Reproduce each line of the listing exactly.

__DATASET RECORDS__.
□ □ □
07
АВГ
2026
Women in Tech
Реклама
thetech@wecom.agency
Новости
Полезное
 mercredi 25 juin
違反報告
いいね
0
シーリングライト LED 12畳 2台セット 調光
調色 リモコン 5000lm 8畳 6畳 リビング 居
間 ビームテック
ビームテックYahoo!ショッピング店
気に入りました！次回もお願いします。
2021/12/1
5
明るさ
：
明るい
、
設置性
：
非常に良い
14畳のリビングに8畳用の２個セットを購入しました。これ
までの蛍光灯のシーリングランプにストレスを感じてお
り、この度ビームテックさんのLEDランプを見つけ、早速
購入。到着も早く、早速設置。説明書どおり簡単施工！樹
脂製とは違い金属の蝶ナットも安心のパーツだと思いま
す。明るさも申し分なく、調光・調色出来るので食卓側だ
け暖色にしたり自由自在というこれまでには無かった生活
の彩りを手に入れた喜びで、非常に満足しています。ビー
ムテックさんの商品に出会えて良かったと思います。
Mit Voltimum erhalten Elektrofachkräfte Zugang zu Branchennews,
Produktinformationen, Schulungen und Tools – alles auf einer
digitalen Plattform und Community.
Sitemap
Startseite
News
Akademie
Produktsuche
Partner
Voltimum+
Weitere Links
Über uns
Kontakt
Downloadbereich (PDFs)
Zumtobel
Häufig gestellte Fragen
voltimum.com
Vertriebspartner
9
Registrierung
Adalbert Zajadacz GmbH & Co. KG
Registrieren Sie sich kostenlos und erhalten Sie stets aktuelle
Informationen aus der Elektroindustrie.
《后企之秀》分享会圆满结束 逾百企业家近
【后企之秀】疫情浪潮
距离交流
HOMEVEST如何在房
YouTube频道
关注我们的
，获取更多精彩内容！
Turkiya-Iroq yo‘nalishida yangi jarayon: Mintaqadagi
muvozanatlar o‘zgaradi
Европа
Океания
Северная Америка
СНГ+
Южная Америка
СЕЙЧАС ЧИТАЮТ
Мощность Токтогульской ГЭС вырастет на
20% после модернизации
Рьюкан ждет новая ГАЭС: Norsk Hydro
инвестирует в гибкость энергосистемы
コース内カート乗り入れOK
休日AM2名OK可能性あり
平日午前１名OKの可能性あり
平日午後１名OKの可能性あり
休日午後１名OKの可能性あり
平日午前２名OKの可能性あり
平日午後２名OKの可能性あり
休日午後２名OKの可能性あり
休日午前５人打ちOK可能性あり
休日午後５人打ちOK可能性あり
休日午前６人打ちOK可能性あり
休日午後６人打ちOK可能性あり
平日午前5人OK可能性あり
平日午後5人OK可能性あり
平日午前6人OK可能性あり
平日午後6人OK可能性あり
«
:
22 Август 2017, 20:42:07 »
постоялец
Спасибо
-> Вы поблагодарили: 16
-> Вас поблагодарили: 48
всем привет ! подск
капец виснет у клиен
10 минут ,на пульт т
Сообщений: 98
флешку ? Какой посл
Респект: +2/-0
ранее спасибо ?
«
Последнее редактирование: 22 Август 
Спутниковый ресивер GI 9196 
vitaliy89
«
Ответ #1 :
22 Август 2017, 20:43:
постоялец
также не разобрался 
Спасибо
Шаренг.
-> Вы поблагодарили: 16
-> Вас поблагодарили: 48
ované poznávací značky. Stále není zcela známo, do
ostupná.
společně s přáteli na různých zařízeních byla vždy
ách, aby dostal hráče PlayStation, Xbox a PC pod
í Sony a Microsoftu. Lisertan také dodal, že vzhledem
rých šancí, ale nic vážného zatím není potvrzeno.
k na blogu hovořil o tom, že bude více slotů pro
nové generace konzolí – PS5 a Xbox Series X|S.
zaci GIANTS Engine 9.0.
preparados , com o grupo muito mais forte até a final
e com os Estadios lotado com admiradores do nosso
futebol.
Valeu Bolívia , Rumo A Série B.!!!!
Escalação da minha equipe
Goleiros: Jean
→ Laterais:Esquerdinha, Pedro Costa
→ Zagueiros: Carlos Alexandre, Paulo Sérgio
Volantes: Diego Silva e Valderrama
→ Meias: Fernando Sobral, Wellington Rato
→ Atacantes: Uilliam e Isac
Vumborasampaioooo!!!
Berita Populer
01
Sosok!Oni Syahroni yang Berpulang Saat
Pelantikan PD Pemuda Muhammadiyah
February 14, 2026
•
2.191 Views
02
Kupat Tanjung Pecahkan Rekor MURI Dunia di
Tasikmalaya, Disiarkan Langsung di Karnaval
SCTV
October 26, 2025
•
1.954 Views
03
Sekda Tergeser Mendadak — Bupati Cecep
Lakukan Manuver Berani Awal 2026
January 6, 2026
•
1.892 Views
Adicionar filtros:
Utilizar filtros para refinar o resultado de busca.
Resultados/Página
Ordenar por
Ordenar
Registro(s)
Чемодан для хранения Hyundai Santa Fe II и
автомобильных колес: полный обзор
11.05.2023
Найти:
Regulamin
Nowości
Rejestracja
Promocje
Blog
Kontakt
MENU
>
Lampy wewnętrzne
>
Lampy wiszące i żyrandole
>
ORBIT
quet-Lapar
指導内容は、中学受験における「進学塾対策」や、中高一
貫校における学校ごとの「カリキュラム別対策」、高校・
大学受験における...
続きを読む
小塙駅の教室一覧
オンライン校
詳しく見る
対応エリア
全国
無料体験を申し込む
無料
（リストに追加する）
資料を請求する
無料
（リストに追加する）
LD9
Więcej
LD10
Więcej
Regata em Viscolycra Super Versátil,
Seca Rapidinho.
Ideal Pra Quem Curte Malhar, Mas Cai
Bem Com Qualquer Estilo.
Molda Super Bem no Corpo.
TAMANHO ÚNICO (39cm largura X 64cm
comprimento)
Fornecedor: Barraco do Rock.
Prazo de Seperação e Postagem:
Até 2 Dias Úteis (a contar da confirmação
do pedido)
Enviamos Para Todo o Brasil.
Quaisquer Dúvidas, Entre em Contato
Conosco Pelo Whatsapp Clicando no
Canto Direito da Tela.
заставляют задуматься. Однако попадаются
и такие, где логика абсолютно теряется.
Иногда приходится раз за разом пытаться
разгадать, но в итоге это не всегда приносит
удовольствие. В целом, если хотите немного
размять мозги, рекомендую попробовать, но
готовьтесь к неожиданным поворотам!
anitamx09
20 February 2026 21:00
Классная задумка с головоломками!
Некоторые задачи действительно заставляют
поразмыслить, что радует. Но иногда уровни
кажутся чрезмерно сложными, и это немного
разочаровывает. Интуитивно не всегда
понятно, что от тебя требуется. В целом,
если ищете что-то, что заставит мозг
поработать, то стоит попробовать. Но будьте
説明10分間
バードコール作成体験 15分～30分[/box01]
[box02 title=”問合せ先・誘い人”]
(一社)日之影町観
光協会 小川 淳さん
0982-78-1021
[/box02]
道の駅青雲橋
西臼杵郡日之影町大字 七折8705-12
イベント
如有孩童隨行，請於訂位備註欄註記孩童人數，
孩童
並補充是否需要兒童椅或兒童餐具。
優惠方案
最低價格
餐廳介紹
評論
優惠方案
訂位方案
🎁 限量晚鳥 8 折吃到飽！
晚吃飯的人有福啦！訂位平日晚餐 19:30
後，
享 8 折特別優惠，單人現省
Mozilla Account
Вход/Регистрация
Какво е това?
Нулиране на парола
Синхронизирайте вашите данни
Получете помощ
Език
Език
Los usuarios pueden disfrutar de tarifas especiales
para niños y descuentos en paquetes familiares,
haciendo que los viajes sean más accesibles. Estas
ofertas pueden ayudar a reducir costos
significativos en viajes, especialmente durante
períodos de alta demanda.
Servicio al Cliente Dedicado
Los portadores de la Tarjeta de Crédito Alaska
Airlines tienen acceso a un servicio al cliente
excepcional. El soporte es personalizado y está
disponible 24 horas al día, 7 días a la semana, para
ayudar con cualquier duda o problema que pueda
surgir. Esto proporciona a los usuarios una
□ □ □
__THE COMPLETED TASK__.
07
АВГ
2026
Women in Tech
Реклама
thetech@wecom.agency
Новости
Полезное
 mercredi 25 juin
違反報告
いいね
0
シーリングライト LED 12畳 2台セット 調光
調色 リモコン 5000lm 8畳 6畳 リビング 居
間 ビームテック
ビームテックYahoo!ショッピング店
気に入りました！次回もお願いします。
2021/12/1
5
明るさ
：
明るい
、
設置性
：
非常に良い
14畳のリビングに8畳用の２個セットを購入しました。これ
までの蛍光灯のシーリングランプにストレスを感じてお
り、この度ビームテックさんのLEDランプを見つけ、早速
購入。到着も早く、早速設置。説明書どおり簡単施工！樹
脂製とは違い金属の蝶ナットも安心のパーツだと思いま
す。明るさも申し分なく、調光・調色出来るので食卓側だ
け暖色にしたり自由自在というこれまでには無かった生活
の彩りを手に入れた喜びで、非常に満足しています。ビー
ムテックさんの商品に出会えて良かったと思います。
Mit Voltimum erhalten Elektrofachkräfte Zugang zu Branchennews,
Produktinformationen, Schulungen und Tools – alles auf einer
digitalen Plattform und Community.
Sitemap
Startseite
News
Akademie
Produktsuche
Partner
Voltimum+
Weitere Links
Über uns
Kontakt
Downloadbereich (PDFs)
Zumtobel
Häufig gestellte Fragen
voltimum.com
Vertriebspartner
9
Registrierung
Adalbert Zajadacz GmbH & Co. KG
Registrieren Sie sich kostenlos und erhalten Sie stets aktuelle
Informationen aus der Elektroindustrie.
《后企之秀》分享会圆满结束 逾百企业家近
【后企之秀】疫情浪潮
距离交流
HOMEVEST如何在房
YouTube频道
关注我们的
，获取更多精彩内容！
Turkiya-Iroq yo‘nalishida yangi jarayon: Mintaqadagi
muvozanatlar o‘zgaradi
Европа
Океания
Северная Америка
СНГ+
Южная Америка
СЕЙЧАС ЧИТАЮТ
Мощность Токтогульской ГЭС вырастет на
20% после модернизации
Рьюкан ждет новая ГАЭС: Norsk Hydro
инвестирует в гибкость энергосистемы
コース内カート乗り入れOK
休日AM2名OK可能性あり
平日午前１名OKの可能性あり
平日午後１名OKの可能性あり
休日午後１名OKの可能性あり
平日午前２名OKの可能性あり
平日午後２名OKの可能性あり
休日午後２名OKの可能性あり
休日午前５人打ちOK可能性あり
休日午後５人打ちOK可能性あり
休日午前６人打ちOK可能性あり
休日午後６人打ちOK可能性あり
平日午前5人OK可能性あり
平日午後5人OK可能性あり
平日午前6人OK可能性あり
平日午後6人OK可能性あり
«
:
22 Август 2017, 20:42:07 »
постоялец
Спасибо
-> Вы поблагодарили: 16
-> Вас поблагодарили: 48
всем привет ! подск
капец виснет у клиен
10 минут ,на пульт т
Сообщений: 98
флешку ? Какой посл
Респект: +2/-0
ранее спасибо ?
«
Последнее редактирование: 22 Август 
Спутниковый ресивер GI 9196 
vitaliy89
«
Ответ #1 :
22 Август 2017, 20:43:
постоялец
также не разобрался 
Спасибо
Шаренг.
-> Вы поблагодарили: 16
-> Вас поблагодарили: 48
ované poznávací značky. Stále není zcela známo, do
ostupná.
společně s přáteli na různých zařízeních byla vždy
ách, aby dostal hráče PlayStation, Xbox a PC pod
í Sony a Microsoftu. Lisertan také dodal, že vzhledem
rých šancí, ale nic vážného zatím není potvrzeno.
k na blogu hovořil o tom, že bude více slotů pro
nové generace konzolí – PS5 a Xbox Series X|S.
zaci GIANTS Engine 9.0.
preparados , com o grupo muito mais forte até a final
e com os Estadios lotado com admiradores do nosso
futebol.
Valeu Bolívia , Rumo A Série B.!!!!
Escalação da minha equipe
Goleiros: Jean
→ Laterais:Esquerdinha, Pedro Costa
→ Zagueiros: Carlos Alexandre, Paulo Sérgio
Volantes: Diego Silva e Valderrama
→ Meias: Fernando Sobral, Wellington Rato
→ Atacantes: Uilliam e Isac
Vumborasampaioooo!!!
Berita Populer
01
Sosok!Oni Syahroni yang Berpulang Saat
Pelantikan PD Pemuda Muhammadiyah
February 14, 2026
•
2.191 Views
02
Kupat Tanjung Pecahkan Rekor MURI Dunia di
Tasikmalaya, Disiarkan Langsung di Karnaval
SCTV
October 26, 2025
•
1.954 Views
03
Sekda Tergeser Mendadak — Bupati Cecep
Lakukan Manuver Berani Awal 2026
January 6, 2026
•
1.892 Views
Adicionar filtros:
Utilizar filtros para refinar o resultado de busca.
Resultados/Página
Ordenar por
Ordenar
Registro(s)
Чемодан для хранения Hyundai Santa Fe II и
автомобильных колес: полный обзор
11.05.2023
Найти:
Regulamin
Nowości
Rejestracja
Promocje
Blog
Kontakt
MENU
>
Lampy wewnętrzne
>
Lampy wiszące i żyrandole
>
ORBIT
quet-Lapar
指導内容は、中学受験における「進学塾対策」や、中高一
貫校における学校ごとの「カリキュラム別対策」、高校・
大学受験における...
続きを読む
小塙駅の教室一覧
オンライン校
詳しく見る
対応エリア
全国
無料体験を申し込む
無料
（リストに追加する）
資料を請求する
無料
（リストに追加する）
LD9
Więcej
LD10
Więcej
Regata em Viscolycra Super Versátil,
Seca Rapidinho.
Ideal Pra Quem Curte Malhar, Mas Cai
Bem Com Qualquer Estilo.
Molda Super Bem no Corpo.
TAMANHO ÚNICO (39cm largura X 64cm
comprimento)
Fornecedor: Barraco do Rock.
Prazo de Seperação e Postagem:
Até 2 Dias Úteis (a contar da confirmação
do pedido)
Enviamos Para Todo o Brasil.
Quaisquer Dúvidas, Entre em Contato
Conosco Pelo Whatsapp Clicando no
Canto Direito da Tela.
заставляют задуматься. Однако попадаются
и такие, где логика абсолютно теряется.
Иногда приходится раз за разом пытаться
разгадать, но в итоге это не всегда приносит
удовольствие. В целом, если хотите немного
размять мозги, рекомендую попробовать, но
готовьтесь к неожиданным поворотам!
anitamx09
20 February 2026 21:00
Классная задумка с головоломками!
Некоторые задачи действительно заставляют
поразмыслить, что радует. Но иногда уровни
кажутся чрезмерно сложными, и это немного
разочаровывает. Интуитивно не всегда
понятно, что от тебя требуется. В целом,
если ищете что-то, что заставит мозг
поработать, то стоит попробовать. Но будьте
説明10分間
バードコール作成体験 15分～30分[/box01]
[box02 title=”問合せ先・誘い人”]
(一社)日之影町観
光協会 小川 淳さん
0982-78-1021
[/box02]
道の駅青雲橋
西臼杵郡日之影町大字 七折8705-12
イベント
如有孩童隨行，請於訂位備註欄註記孩童人數，
孩童
並補充是否需要兒童椅或兒童餐具。
優惠方案
最低價格
餐廳介紹
評論
優惠方案
訂位方案
🎁 限量晚鳥 8 折吃到飽！
晚吃飯的人有福啦！訂位平日晚餐 19:30
後，
享 8 折特別優惠，單人現省
Mozilla Account
Вход/Регистрация
Какво е това?
Нулиране на парола
Синхронизирайте вашите данни
Получете помощ
Език
Език
Los usuarios pueden disfrutar de tarifas especiales
para niños y descuentos en paquetes familiares,
haciendo que los viajes sean más accesibles. Estas
ofertas pueden ayudar a reducir costos
significativos en viajes, especialmente durante
períodos de alta demanda.
Servicio al Cliente Dedicado
Los portadores de la Tarjeta de Crédito Alaska
Airlines tienen acceso a un servicio al cliente
excepcional. El soporte es personalizado y está
disponible 24 horas al día, 7 días a la semana, para
ayudar con cualquier duda o problema que pueda
surgir. Esto proporciona a los usuarios una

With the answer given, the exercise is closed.